Problems to work on ->
1. According to the article about the Texas rally, how many people gathered at the "Rally for America" in Austin?
2. Summarize the article about the Texas rally in two sentences.
3. Reproduce the part of the article about the Texas rally starting with "The words of" and going on through "going too far.".

Texans fly the flag for war

By Chris Ledgard
BBC News Online in Austin, Texas

"Some say this country's just out looking for a fight - after 9-11, man
I'd have to say that's right... Have you forgotten how it felt that day
to see your homeland under fire, and your people blown away?"


Supporters in Texas see their soldiers as "standing up for what's right"

The words of Darryl Worley, whose song "Have You Forgotten?" has became
a favourite of right-leaning radio presenters in the USA. These "shock
jocks" have been using their shows to rally the nation round the flag,
and heap abuse upon anti-war protestors.

One of the presenters, Don Crawford from Austin, Texas, was recently
sacked for - his bosses said - going too far.

Mr Crawford was a guest of honour at the "Rally for America" in Austin,
where the Darryl Worley song had them cheering in the sunshine outside
the red granite Texas State Capitol.

Somewhere between two and three thousand gathered, waving the Stars and
Stripes, and holding up banners praising Bush and the troops and
lambasting the French.

Extracted data entries ->
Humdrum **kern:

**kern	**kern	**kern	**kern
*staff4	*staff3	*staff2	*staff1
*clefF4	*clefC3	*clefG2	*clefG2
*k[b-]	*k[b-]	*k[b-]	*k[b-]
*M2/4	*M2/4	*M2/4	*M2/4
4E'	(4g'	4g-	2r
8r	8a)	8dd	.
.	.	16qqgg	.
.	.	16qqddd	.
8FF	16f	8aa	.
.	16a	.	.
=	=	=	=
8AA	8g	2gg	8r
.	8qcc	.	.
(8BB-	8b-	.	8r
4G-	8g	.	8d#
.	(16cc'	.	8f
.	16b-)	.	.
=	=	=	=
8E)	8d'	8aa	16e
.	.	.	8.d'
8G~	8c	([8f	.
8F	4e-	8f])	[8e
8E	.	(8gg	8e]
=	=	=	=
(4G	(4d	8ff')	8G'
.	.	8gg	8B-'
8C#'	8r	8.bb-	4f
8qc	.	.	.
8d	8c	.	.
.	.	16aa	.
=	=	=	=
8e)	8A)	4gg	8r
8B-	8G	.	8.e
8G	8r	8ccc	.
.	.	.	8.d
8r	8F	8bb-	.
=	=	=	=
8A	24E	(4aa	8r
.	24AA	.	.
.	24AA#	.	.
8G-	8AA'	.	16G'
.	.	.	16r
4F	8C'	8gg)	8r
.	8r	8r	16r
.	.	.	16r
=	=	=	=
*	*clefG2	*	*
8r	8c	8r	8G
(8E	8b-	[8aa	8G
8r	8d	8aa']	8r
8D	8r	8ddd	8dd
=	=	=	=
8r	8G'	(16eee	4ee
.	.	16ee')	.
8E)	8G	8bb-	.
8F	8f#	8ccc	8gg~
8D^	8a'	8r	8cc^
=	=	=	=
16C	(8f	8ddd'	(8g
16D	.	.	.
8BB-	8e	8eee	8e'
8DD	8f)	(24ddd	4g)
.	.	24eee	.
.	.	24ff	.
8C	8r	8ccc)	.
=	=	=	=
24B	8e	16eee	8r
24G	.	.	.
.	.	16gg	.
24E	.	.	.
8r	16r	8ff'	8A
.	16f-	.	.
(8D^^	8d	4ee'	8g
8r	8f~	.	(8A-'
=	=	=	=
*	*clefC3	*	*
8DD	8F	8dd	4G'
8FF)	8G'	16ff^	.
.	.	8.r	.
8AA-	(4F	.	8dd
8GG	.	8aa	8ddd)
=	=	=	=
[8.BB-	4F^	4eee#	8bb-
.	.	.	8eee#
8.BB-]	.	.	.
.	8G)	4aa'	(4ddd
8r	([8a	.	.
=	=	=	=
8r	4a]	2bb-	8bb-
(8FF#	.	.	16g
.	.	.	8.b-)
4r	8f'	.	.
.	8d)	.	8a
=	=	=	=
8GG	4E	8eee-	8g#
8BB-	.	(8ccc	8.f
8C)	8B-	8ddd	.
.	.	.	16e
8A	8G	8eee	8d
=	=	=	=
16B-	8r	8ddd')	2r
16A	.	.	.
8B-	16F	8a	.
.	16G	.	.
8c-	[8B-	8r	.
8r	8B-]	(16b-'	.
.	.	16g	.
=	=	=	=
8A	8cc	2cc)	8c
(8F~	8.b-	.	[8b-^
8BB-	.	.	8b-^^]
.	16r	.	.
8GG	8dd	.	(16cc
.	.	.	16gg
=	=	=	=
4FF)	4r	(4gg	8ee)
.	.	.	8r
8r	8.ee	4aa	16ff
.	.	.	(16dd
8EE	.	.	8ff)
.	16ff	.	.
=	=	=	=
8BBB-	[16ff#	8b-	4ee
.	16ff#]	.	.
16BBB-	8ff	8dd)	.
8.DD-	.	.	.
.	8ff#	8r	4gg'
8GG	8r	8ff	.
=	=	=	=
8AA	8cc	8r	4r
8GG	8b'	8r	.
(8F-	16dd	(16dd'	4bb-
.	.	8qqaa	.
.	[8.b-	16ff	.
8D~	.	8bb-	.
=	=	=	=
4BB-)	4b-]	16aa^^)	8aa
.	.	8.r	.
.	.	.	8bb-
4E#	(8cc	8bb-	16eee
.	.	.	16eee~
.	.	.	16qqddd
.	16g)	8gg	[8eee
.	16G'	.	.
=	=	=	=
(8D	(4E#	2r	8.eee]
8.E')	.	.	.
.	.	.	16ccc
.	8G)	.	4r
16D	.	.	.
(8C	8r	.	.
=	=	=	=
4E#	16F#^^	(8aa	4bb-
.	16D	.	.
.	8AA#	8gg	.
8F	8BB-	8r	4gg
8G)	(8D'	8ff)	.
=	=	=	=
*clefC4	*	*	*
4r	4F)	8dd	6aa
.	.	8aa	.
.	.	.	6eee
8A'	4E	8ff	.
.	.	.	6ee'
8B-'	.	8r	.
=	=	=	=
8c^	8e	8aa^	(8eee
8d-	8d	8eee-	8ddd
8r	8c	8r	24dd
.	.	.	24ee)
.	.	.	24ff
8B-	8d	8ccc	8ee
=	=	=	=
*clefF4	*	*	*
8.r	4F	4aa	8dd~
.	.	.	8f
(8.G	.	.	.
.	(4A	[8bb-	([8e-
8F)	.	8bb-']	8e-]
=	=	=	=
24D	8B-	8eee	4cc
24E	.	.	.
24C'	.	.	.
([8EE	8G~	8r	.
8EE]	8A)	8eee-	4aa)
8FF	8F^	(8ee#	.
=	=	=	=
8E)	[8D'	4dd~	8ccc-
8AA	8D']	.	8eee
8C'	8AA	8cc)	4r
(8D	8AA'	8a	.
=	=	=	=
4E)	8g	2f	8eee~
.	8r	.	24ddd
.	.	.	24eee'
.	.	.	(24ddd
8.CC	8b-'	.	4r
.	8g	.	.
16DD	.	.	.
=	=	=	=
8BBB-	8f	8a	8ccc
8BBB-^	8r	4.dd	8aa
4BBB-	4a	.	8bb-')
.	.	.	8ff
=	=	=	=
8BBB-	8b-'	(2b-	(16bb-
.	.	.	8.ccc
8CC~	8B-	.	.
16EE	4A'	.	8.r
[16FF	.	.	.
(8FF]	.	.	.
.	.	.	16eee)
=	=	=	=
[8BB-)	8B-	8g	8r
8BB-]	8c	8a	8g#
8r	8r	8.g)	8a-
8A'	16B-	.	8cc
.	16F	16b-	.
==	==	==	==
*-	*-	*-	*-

Responses per task ->
1. Between two and three thousand.

2. Darryl Worley's song "Have You Forgotten?" has become a favorite of right-leaning US radio presenters, who have used their shows to rally the nation round the flag and heap abuse on anti-war protesters. One of them, Don Crawford of Austin, Texas, was recently sacked for going too far, in his bosses' words, and he was a guest of honor at Austin's "Rally for America," where two to three thousand people cheered the song outside the Texas State Capitol while waving the flag and holding banners praising Bush and the troops and lambasting the French.

3.
The words of Darryl Worley, whose song "Have You Forgotten?" has became
a favourite of right-leaning radio presenters in the USA. These "shock
jocks" have been using their shows to rally the nation round the flag,
and heap abuse upon anti-war protestors.

One of the presenters, Don Crawford from Austin, Texas, was recently
sacked for - his bosses said - going too far.